- **Problem details**
Swap every "chart" in the entries below for "graph" and write the entries out again with nothing else changed. Leave out the pictures.

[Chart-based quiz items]
=-=-=-=-=

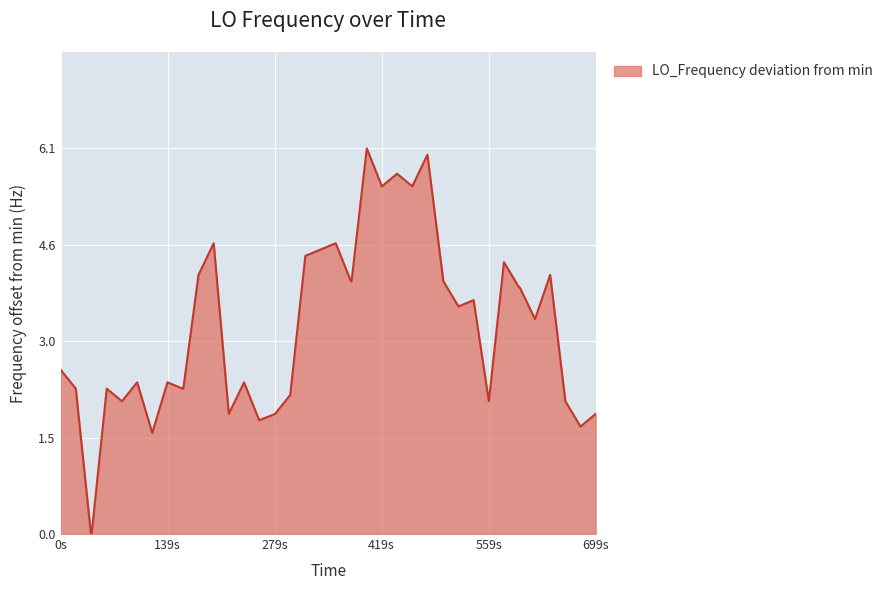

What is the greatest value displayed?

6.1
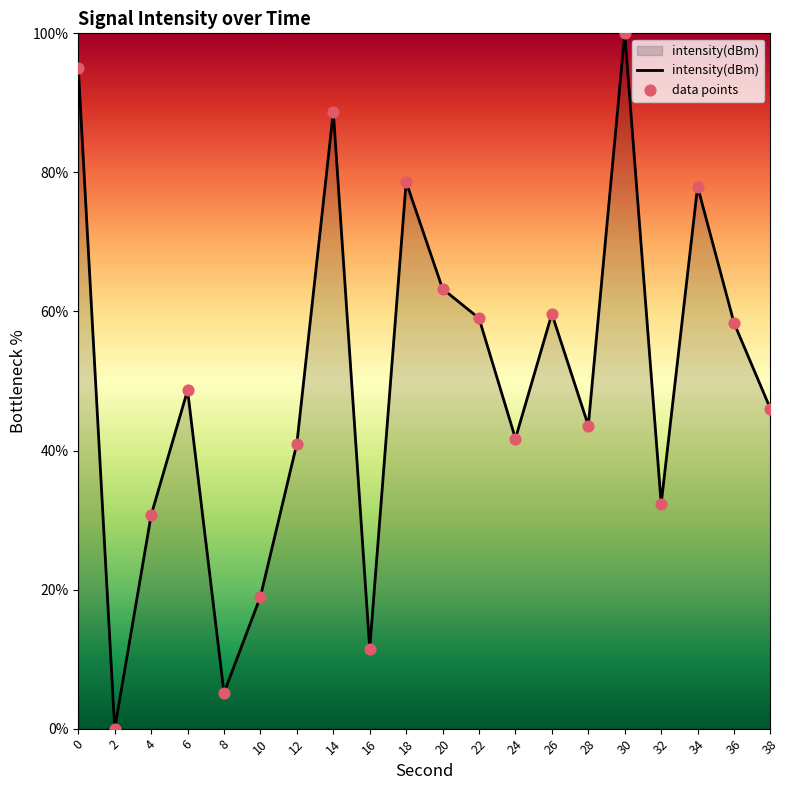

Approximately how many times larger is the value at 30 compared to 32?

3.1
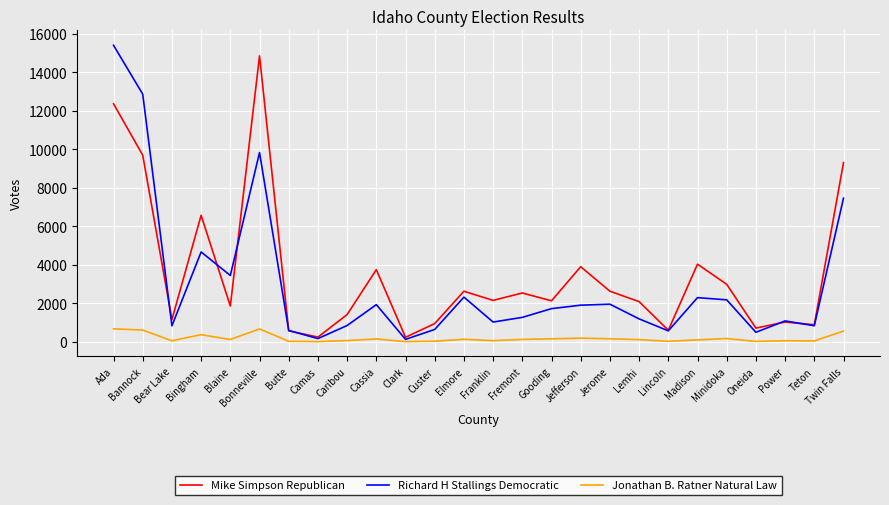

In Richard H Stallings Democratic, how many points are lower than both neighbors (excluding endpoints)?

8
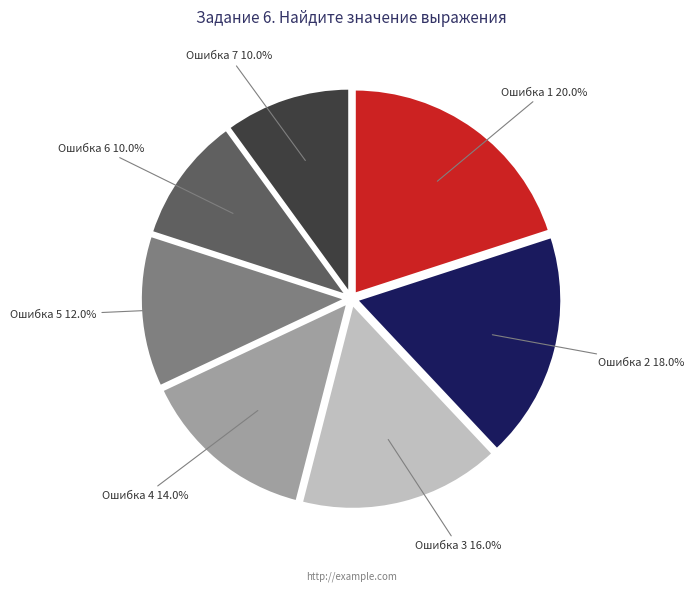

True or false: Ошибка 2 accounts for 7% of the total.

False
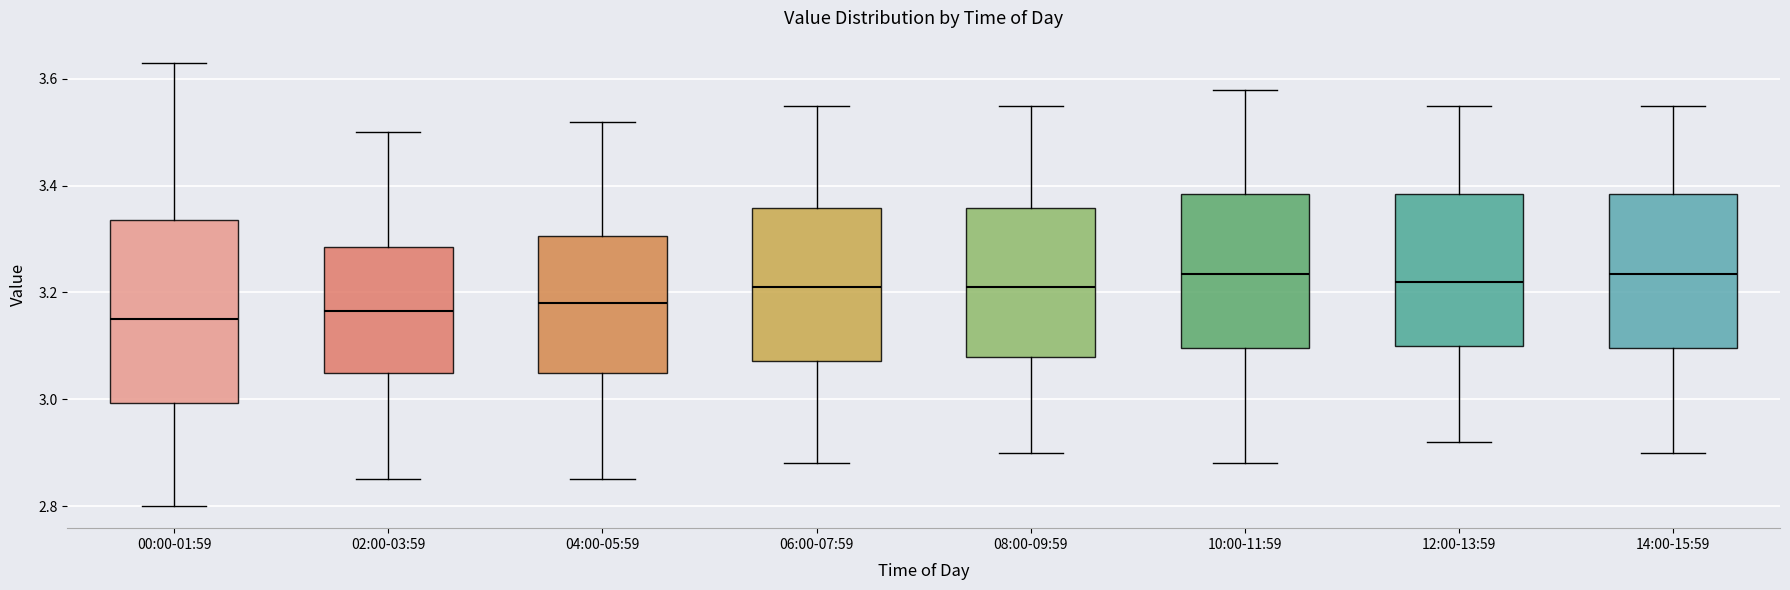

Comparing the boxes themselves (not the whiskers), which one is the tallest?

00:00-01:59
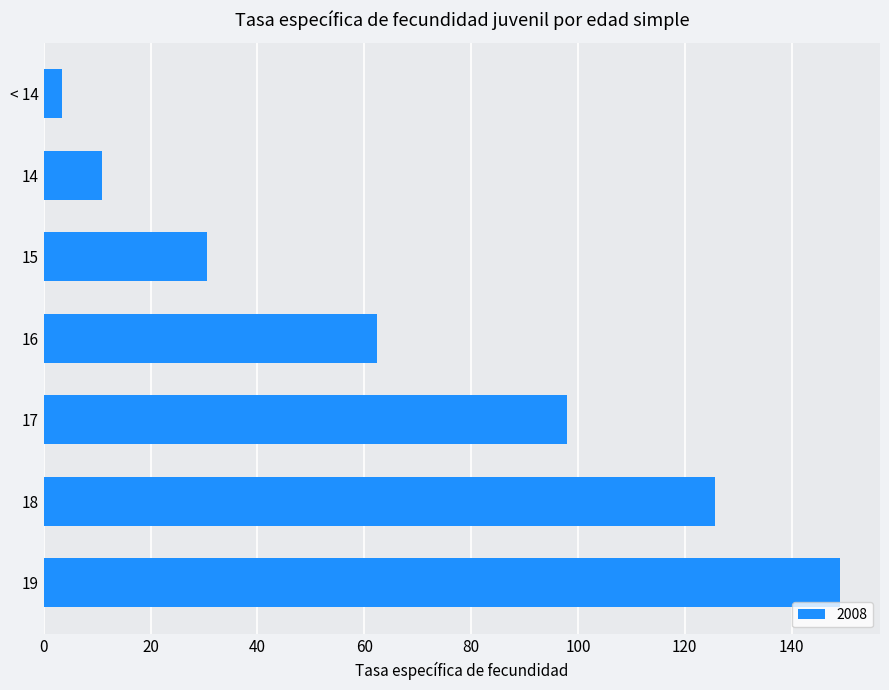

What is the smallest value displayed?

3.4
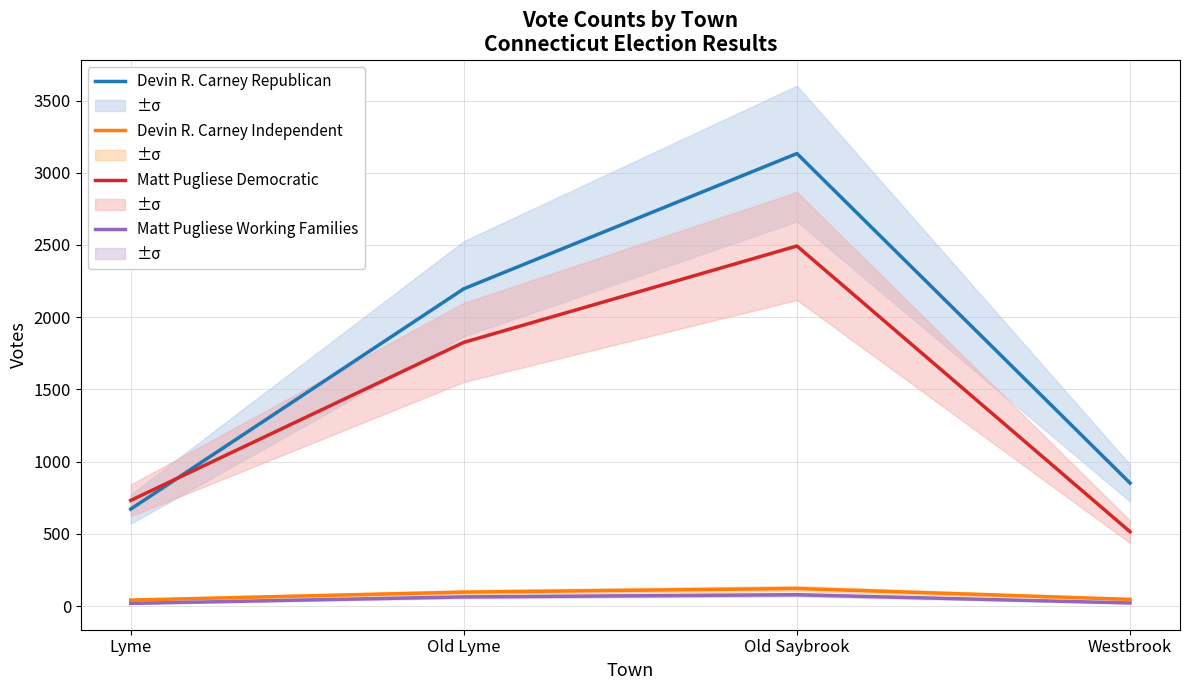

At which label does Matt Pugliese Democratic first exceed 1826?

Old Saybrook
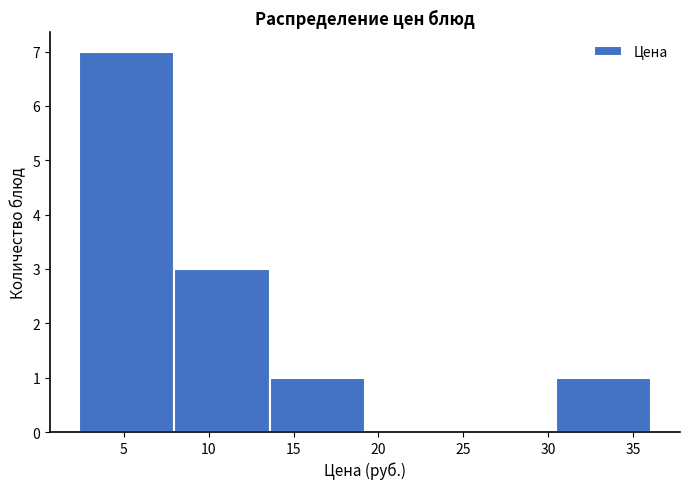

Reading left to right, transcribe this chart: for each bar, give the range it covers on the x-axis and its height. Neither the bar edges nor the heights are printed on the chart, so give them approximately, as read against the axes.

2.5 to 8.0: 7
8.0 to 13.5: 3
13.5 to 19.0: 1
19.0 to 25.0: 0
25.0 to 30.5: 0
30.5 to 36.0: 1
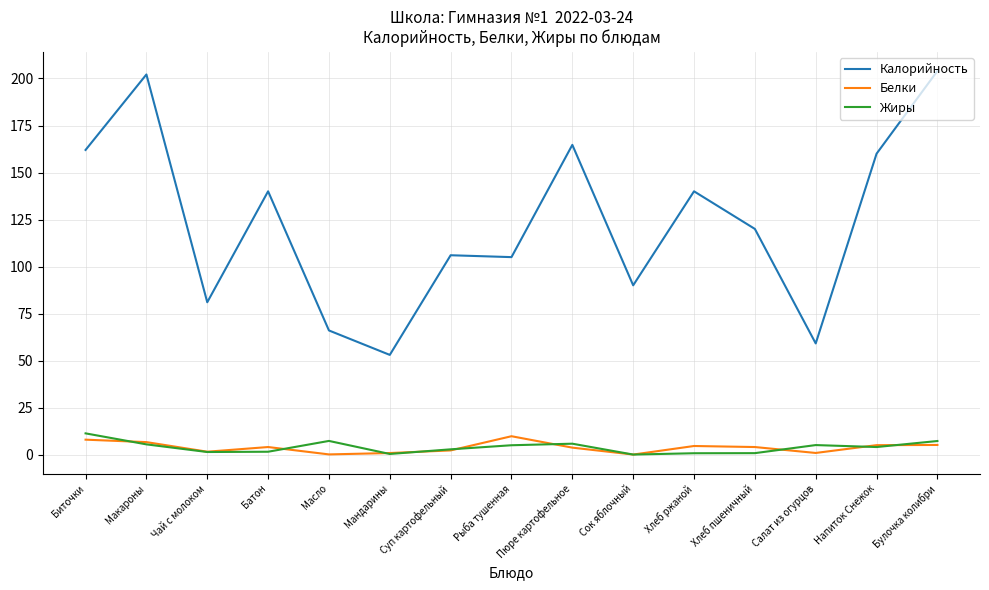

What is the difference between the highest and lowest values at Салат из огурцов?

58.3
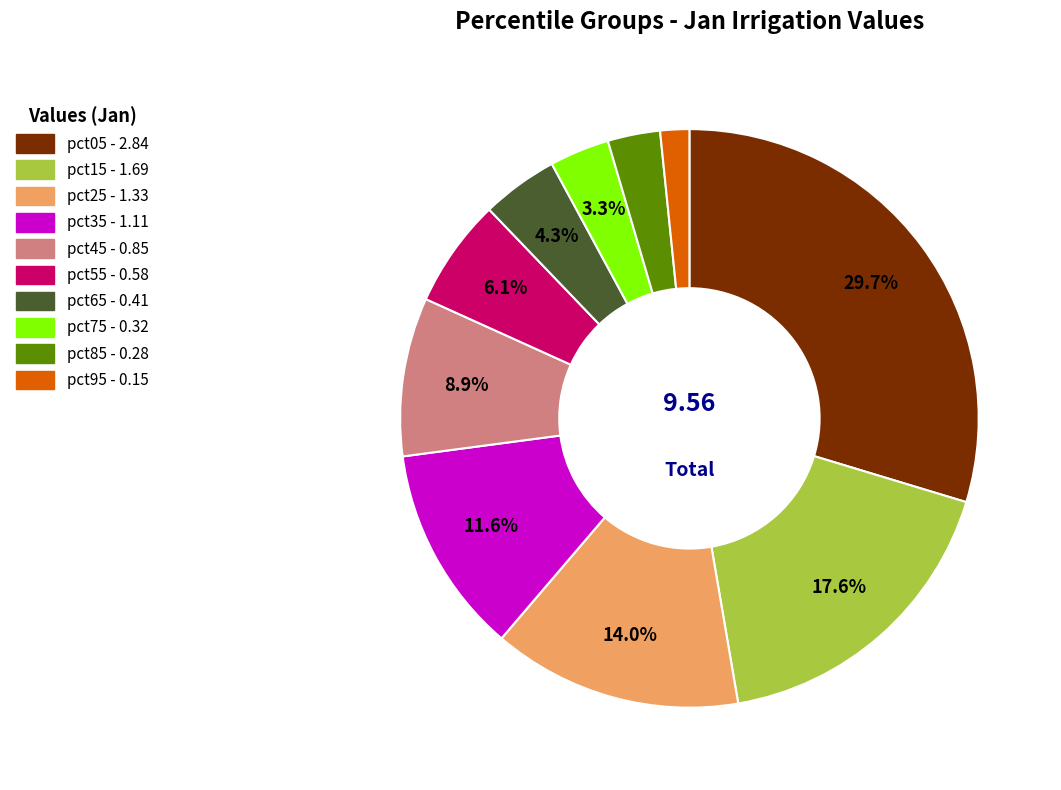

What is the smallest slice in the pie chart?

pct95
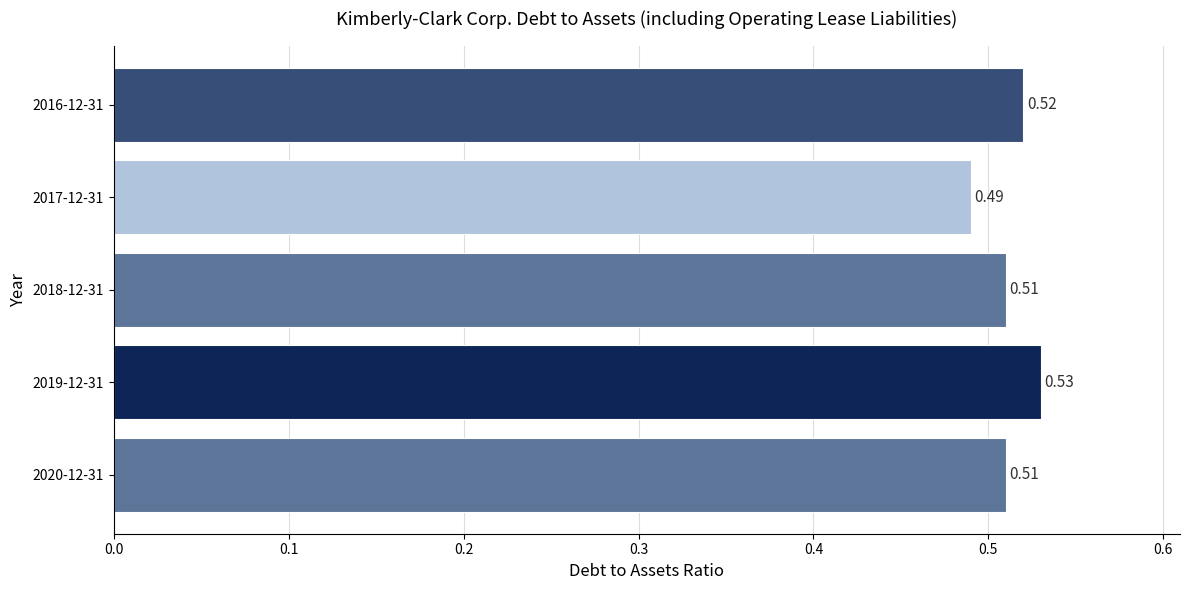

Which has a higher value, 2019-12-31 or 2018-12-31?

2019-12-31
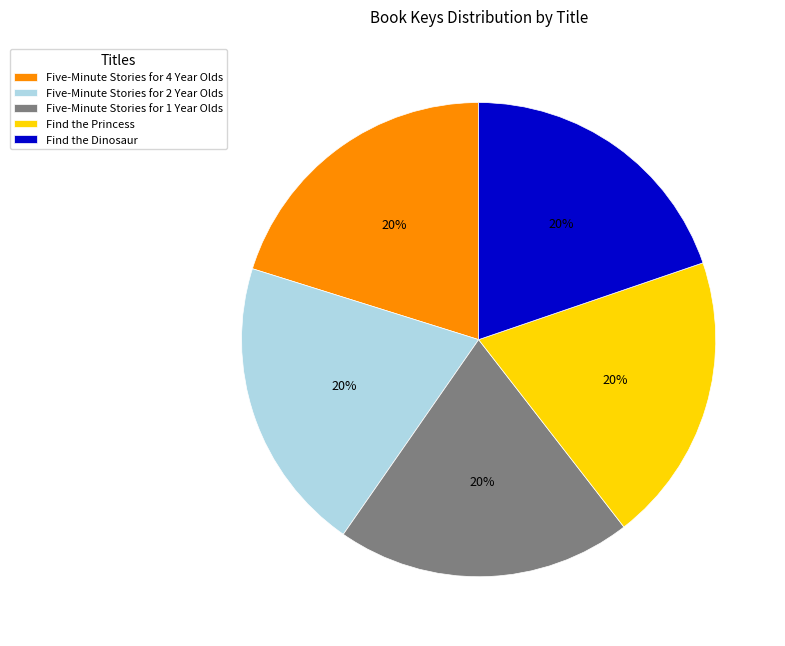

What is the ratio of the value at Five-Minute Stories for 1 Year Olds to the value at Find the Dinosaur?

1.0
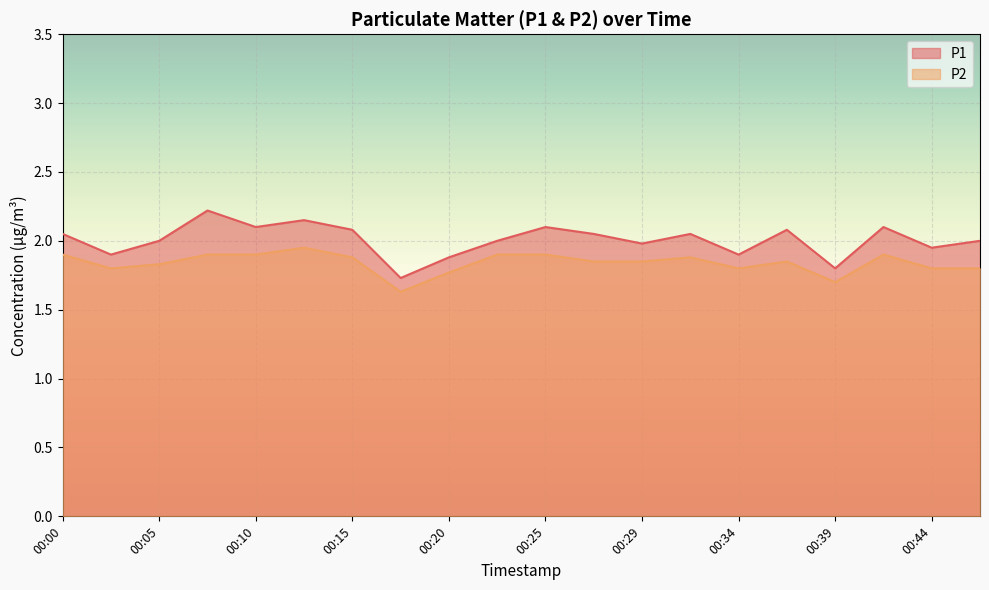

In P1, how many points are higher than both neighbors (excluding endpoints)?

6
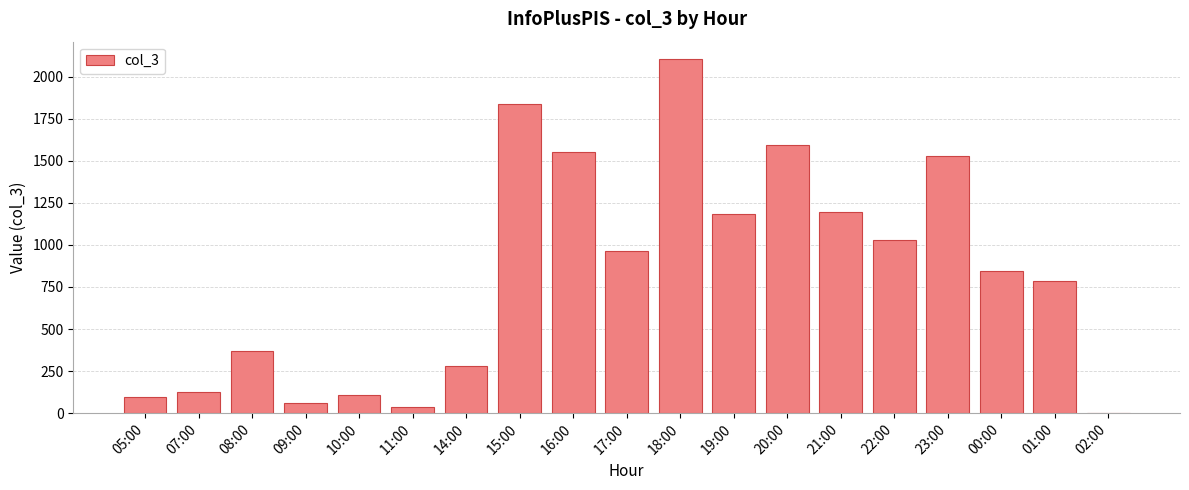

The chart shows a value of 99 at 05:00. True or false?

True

=-=-=-=-=

- **Response area**
What is the greatest value displayed?

6.1

Approximately how many times larger is the value at 30 compared to 32?

3.1

In Richard H Stallings Democratic, how many points are lower than both neighbors (excluding endpoints)?

8

True or false: Ошибка 2 accounts for 7% of the total.

False

Comparing the boxes themselves (not the whiskers), which one is the tallest?

00:00-01:59

What is the smallest value displayed?

3.4

At which label does Matt Pugliese Democratic first exceed 1826?

Old Saybrook

Reading left to right, transcribe this graph: for each bar, give the range it covers on the x-axis and its height. Neither the bar edges nor the heights are printed on the graph, so give them approximately, as read against the axes.

2.5 to 8.0: 7
8.0 to 13.5: 3
13.5 to 19.0: 1
19.0 to 25.0: 0
25.0 to 30.5: 0
30.5 to 36.0: 1

What is the difference between the highest and lowest values at Салат из огурцов?

58.3

What is the smallest slice in the pie graph?

pct95

Which has a higher value, 2019-12-31 or 2018-12-31?

2019-12-31

What is the ratio of the value at Five-Minute Stories for 1 Year Olds to the value at Find the Dinosaur?

1.0

In P1, how many points are higher than both neighbors (excluding endpoints)?

6

The graph shows a value of 99 at 05:00. True or false?

True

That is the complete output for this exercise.